Minimax Estimation and Identity Testing of Markov Chains

We briefly review the two classical problems of distribution estimation and identity testing (in the context of property testing), then propose to extend them to a Markovian setting. We will see that the sample complexity depends not only on the number of states, but also on the stationary and mixing properties of the chains.

The distribution setting

Estimation/Learning. A fundamental problem in statistics is to estimate a probability distribution from independent samples. Consider an alphabet \(\mathcal{X}\) of size \(d\), and draw \(X_1, X_2, \dots, X_n\) from a distribution \(\mu\) over \(\mathcal{X}\).

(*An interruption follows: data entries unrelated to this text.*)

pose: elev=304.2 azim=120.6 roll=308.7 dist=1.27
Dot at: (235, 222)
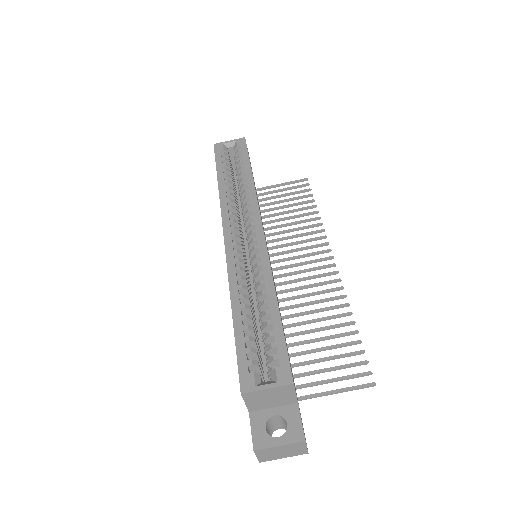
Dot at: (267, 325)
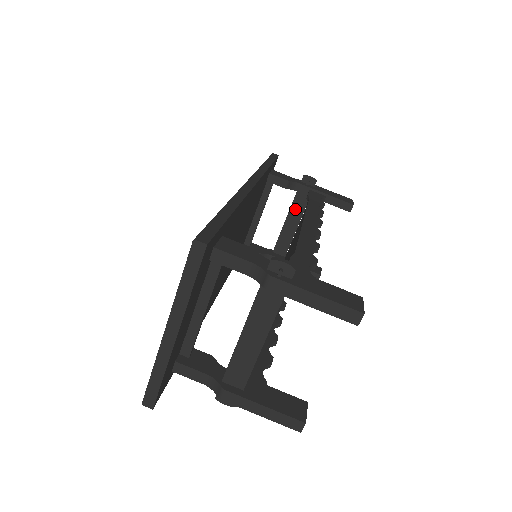
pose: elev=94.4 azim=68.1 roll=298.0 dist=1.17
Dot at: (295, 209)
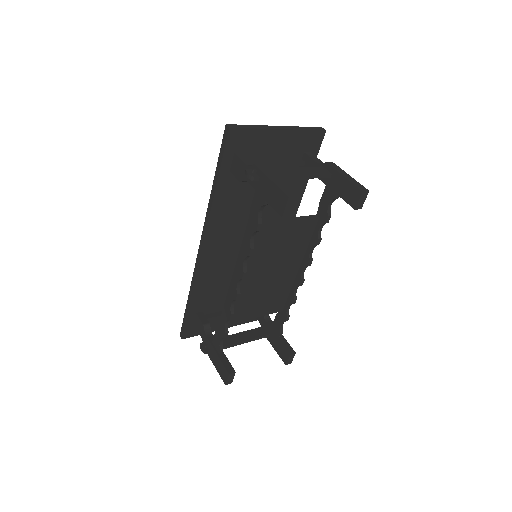
Dot at: (252, 333)
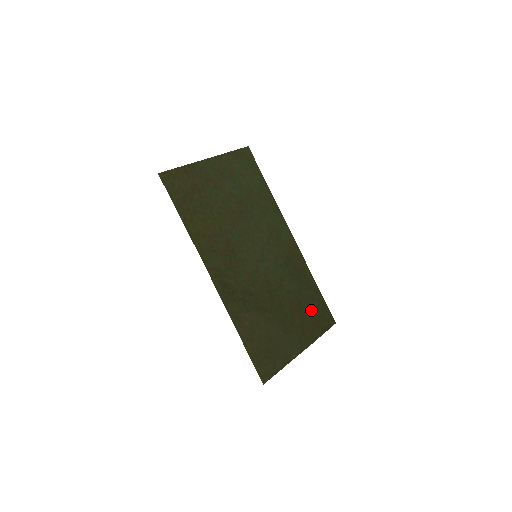
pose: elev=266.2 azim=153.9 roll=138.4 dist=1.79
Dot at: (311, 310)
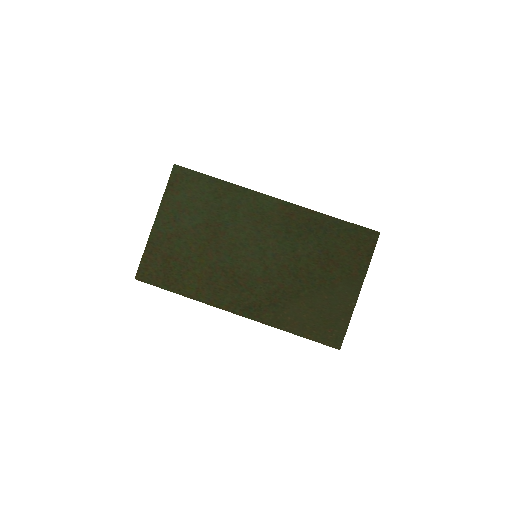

How large must \(n\) –the sample size– be in order to obtain a good estimator \(\hat{\mu}(X_1, \dots, X_n)\) of \(\mu\)? In order to make the question precise, we choose a notion of distance \(\rho\) between distributions, pick two small numbers \(\delta, \varepsilon > 0\) and can for instance say that an estimator is good, when with high probability \(1 - \delta\) over the random choice of the sample, the estimator is \(\varepsilon\) close to the true distribution. Framed as a (probably approximately correct) minimax problem, we define the sample complexity of the problem to be \[\begin{equation*} n_0(\varepsilon, \delta) = {\mathrm{\arg\min}} \{n \in \mathbb{N} \colon \min_{\hat{\mu}} \max_{\mu} \mathbb{P}(\rho(\hat{\mu}(X_1, \dots, X_n), \mu) > \varepsilon) < \delta\}, \end{equation*}\] where the maximum is taken over all distributions over \(d\) bins, and the minimum over all estimators. The problem of determining \(n_0\) is then typically addressed by providing two distinct answers. On one hand, we construct an estimator that would be good for any distribution given that \(n > n_0^{UB}\). Conversely, we set up a hard problem such that no estimator can be good when \(n < n_0^{LB}\). This essentially leads to \[\begin{equation*} n_0^{LB} \leq n_0 \leq n_0^{UB}, \end{equation*}\] and the smaller the gap between the upper and lower bounds, the better we understand the sample complexity of the statistical problem. With respect to the total variation distance \[\begin{equation*} \rho_{TV}(\mu, \mu') = \frac{1}{2} \sum_{x \in \mathcal{X}} |\mu(x) - \mu'(x)|, \end{equation*}\] it is folklore (see e.g. Waggoner (2015)) that \[\begin{equation*} n_0(\varepsilon, \delta) \asymp \frac{d + \log 1 /\delta}{\varepsilon^2}, \end{equation*}\]and that the empirical distribution achieves the minimax rate ( \(f \asymp g\) stands for \(c g \leq f \leq C g\) for two universal constants \(c,C \in \mathbb{R}\)). The take-away is that if we want to estimate a distribution over \(d\) symbols w.r.t total variation, the statistical hardness of the problem grows roughly linearly with the support size.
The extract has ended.